Exercise: In the traffic jam simulation, define a class, BetterDriver, that inherits from Driver and overrides choose_acceleration. See if you can define driving rules that do better than the basic implementation in Driver. You might try to achieve higher average speed, or a lower number of collisions.

Here’s a first attempt:

class BetterDriver(Driver):
    
    def choose_acceleration(self, d):
        if self.speed < 20:
            return 1
        else:
            return 0

The following loop runs simulations with Driver and BetterDriver, and plots average speed as a function of the number of cars.

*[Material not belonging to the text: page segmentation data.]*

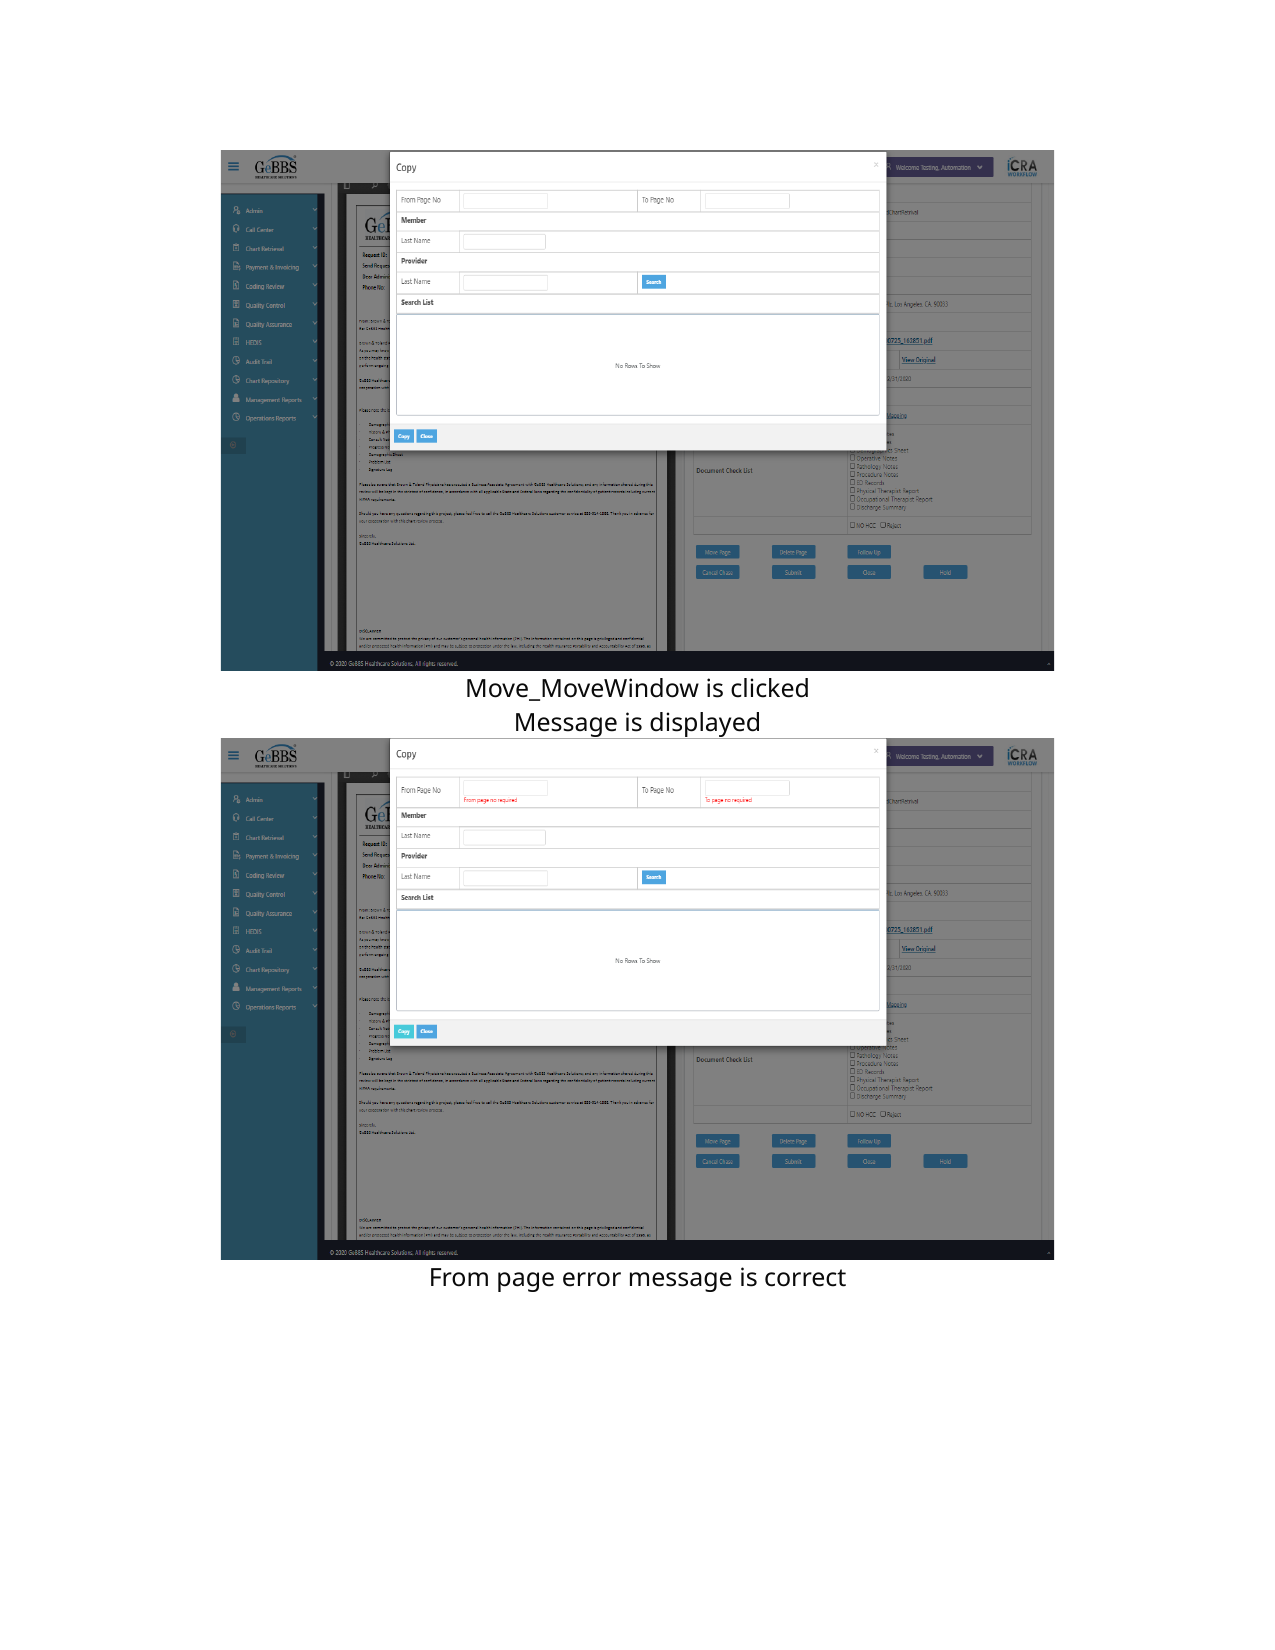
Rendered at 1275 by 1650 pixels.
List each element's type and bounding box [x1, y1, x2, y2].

picture [220, 150, 1055, 671]
text [150, 150, 1125, 1294]
picture [220, 738, 1055, 1260]
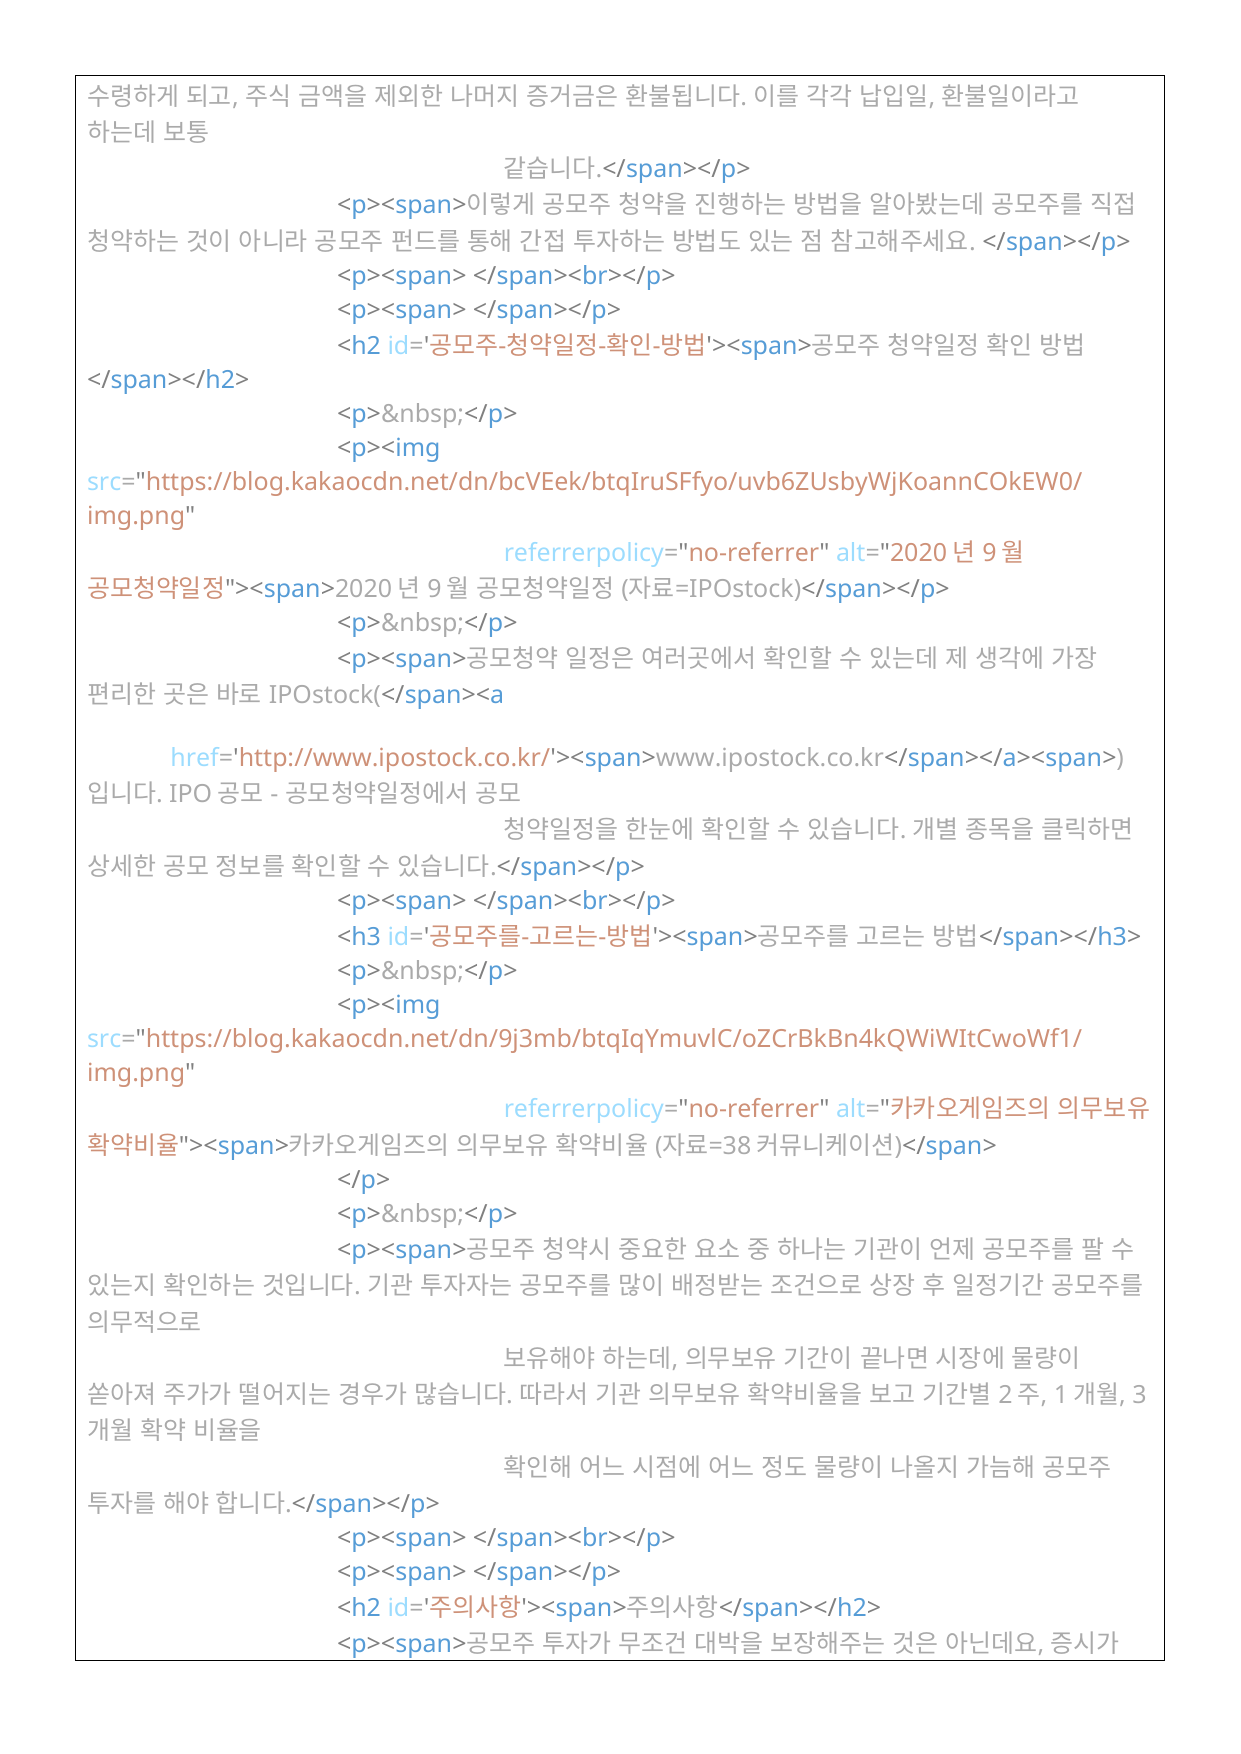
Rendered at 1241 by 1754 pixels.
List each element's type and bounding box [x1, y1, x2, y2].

table_cell [76, 76, 1164, 1660]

And it prints the area under the curves as one way (but certainly not the only way) to quantify the effect of driving behavior on average speed over the range of densities.

from scipy.integrate import trapezoid

for constructor in [Driver, BetterDriver]:
    xs, ys = run_simulation(eps=0.0, constructor=constructor)
    plt.plot(xs, ys, label=constructor.__name__)
    print(constructor.__name__, trapezoid(ys, xs))
    
decorate(xlabel='Number of cars',
                 ylabel='Average speed',
                 xlim=[0, 100], ylim=[0, 42])
Driver 1512.925
BetterDriver 1238.725
_images/6988ce900a0e82ba6e3f86f7eef13404708e4058ea0eefdafbc7bfe443980de1.png

BetterDriver is a little better in the sense that it keeps traffic moving smoothly at medium densities. However:

  • At high densities, it has almost no effect, and

  • At low densities, it is substantially worse.

As a result, the total are under the curve is much less.

See if you can write rules for the agents that maximize the area under the curve.